What to produce —
Copy out everything from the start of the material down to the line containing "city: Panadura", with that line included.

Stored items
------------------------------------------------------------

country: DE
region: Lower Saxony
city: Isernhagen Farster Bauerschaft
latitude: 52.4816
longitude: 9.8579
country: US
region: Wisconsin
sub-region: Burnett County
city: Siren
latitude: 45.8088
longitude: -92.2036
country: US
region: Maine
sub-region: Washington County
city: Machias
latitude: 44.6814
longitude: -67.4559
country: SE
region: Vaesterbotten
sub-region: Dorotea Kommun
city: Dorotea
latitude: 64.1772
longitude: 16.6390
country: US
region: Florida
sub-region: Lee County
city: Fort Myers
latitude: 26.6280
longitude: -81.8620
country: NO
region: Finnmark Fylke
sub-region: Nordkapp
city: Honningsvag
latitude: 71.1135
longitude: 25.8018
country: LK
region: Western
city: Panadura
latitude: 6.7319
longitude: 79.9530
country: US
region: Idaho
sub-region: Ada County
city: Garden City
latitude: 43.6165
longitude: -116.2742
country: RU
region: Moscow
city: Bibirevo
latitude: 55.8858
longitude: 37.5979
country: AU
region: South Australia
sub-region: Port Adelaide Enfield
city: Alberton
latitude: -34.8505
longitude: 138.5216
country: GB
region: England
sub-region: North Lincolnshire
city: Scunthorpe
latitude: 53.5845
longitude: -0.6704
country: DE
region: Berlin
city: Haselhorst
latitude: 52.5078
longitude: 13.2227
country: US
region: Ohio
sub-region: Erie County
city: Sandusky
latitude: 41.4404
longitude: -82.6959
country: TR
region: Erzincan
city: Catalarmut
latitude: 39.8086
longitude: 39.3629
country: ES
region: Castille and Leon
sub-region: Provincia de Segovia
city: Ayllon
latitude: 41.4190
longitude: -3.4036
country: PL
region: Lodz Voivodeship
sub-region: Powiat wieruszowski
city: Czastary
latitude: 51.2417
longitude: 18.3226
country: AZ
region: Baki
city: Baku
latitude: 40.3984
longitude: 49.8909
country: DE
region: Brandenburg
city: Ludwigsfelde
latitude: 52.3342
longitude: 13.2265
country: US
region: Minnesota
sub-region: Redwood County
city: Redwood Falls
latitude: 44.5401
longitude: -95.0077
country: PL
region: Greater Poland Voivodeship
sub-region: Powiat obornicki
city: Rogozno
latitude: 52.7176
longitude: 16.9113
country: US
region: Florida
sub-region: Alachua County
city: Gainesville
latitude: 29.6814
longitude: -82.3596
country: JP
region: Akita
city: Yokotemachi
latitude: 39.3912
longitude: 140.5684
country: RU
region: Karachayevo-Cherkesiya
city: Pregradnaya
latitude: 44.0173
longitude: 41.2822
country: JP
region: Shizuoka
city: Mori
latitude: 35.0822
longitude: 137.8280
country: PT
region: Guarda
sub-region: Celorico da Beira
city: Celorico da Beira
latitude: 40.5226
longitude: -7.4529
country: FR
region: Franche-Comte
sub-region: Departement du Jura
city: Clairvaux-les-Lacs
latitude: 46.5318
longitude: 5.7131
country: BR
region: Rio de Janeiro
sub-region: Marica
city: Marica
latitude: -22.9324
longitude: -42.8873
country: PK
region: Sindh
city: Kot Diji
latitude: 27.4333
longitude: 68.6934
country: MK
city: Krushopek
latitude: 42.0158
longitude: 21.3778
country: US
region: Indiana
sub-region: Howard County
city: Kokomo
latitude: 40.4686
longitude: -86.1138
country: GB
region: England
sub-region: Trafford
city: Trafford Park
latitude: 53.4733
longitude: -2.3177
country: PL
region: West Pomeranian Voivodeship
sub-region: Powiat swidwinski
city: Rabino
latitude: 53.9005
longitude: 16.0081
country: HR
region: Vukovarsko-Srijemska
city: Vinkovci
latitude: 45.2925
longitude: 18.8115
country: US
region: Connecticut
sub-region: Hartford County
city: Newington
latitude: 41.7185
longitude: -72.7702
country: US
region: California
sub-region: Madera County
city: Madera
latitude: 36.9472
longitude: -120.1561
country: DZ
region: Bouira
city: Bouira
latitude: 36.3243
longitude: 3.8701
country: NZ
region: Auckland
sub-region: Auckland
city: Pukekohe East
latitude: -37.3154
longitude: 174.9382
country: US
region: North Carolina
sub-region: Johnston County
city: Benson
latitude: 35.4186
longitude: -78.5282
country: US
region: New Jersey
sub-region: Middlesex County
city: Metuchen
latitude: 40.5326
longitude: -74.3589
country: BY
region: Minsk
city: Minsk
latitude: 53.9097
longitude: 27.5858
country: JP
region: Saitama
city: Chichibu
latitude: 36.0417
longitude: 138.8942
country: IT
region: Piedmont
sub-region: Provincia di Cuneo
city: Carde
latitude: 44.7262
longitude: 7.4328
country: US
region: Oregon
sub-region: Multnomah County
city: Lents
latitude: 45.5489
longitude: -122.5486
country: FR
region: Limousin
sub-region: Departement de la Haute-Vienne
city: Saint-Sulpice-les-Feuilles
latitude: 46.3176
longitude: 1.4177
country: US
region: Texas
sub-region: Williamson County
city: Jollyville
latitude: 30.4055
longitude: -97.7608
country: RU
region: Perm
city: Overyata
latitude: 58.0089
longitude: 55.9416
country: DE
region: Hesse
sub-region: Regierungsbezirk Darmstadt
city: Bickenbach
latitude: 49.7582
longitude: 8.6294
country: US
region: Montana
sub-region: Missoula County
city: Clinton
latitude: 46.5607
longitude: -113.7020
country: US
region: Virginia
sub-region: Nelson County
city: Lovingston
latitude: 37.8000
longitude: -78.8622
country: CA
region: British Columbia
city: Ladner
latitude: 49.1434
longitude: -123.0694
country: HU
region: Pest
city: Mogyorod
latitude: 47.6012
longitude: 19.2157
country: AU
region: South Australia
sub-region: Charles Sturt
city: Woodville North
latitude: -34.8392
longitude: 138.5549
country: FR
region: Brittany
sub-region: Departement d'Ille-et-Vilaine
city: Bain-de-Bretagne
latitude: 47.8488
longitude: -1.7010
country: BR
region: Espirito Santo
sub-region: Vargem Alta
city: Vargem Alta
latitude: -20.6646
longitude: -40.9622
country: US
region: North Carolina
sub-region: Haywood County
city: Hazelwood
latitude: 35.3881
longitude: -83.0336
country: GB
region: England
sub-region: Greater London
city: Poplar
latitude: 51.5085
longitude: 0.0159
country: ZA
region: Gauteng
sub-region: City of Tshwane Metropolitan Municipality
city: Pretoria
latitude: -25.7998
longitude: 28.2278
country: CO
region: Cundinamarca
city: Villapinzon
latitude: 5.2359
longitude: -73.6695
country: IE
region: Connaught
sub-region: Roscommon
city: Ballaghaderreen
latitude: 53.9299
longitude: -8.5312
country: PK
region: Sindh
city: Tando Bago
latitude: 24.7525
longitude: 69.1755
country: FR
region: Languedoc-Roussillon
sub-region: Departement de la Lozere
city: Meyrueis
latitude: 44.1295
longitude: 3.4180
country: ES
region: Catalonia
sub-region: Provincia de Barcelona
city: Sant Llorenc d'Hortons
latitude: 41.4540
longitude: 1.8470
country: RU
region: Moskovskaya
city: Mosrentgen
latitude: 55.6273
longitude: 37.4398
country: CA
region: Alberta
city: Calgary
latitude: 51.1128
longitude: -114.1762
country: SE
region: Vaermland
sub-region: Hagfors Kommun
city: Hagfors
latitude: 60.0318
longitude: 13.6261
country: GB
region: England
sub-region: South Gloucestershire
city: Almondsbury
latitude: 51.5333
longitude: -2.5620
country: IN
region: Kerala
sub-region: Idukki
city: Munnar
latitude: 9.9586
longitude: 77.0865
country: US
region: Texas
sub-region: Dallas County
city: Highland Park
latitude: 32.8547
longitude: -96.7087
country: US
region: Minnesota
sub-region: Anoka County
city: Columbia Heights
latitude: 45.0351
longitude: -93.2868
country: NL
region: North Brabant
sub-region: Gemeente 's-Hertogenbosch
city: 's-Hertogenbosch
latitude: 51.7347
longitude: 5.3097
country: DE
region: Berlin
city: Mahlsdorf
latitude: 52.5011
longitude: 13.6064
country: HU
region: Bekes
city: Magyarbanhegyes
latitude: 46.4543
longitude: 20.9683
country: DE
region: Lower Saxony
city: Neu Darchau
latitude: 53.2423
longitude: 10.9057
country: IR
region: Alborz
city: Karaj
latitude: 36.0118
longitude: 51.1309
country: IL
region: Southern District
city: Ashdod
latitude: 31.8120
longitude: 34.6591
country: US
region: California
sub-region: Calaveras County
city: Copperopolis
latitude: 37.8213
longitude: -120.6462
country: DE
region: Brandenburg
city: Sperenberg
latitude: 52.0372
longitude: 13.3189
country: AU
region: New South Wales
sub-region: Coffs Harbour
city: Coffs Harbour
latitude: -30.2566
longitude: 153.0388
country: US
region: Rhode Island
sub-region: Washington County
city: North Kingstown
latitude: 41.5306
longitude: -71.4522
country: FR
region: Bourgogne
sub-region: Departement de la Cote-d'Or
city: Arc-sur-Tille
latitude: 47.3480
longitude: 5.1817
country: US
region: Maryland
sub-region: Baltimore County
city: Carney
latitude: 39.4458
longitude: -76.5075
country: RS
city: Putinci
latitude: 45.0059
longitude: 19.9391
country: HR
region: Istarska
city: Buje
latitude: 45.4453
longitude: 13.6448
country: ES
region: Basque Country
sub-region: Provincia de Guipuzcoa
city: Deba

------------------------------------------------------------

Answer to this problem —
country: DE
region: Lower Saxony
city: Isernhagen Farster Bauerschaft
latitude: 52.4816
longitude: 9.8579
country: US
region: Wisconsin
sub-region: Burnett County
city: Siren
latitude: 45.8088
longitude: -92.2036
country: US
region: Maine
sub-region: Washington County
city: Machias
latitude: 44.6814
longitude: -67.4559
country: SE
region: Vaesterbotten
sub-region: Dorotea Kommun
city: Dorotea
latitude: 64.1772
longitude: 16.6390
country: US
region: Florida
sub-region: Lee County
city: Fort Myers
latitude: 26.6280
longitude: -81.8620
country: NO
region: Finnmark Fylke
sub-region: Nordkapp
city: Honningsvag
latitude: 71.1135
longitude: 25.8018
country: LK
region: Western
city: Panadura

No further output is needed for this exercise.